---------- Material for this exercise

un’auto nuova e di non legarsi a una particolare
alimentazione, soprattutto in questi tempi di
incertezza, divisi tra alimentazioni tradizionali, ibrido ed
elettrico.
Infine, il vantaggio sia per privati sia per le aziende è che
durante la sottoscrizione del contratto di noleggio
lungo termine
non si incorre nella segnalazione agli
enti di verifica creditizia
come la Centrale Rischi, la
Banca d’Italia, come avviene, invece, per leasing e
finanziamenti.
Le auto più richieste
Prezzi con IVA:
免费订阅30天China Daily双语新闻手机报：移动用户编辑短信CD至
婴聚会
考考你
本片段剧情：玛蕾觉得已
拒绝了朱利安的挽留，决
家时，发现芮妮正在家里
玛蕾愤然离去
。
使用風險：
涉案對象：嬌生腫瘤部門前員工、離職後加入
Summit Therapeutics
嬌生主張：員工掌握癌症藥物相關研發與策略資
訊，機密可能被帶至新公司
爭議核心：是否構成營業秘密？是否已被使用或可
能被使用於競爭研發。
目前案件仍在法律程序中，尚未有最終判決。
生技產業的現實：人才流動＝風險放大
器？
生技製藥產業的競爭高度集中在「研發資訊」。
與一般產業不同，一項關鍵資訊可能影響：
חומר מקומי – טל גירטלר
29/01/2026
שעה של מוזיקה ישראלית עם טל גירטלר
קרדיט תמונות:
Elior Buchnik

--------------------

Collect each line above holding the string "come".

come la Centrale Rischi, la
Banca d’Italia, come avviene, invece, per leasing e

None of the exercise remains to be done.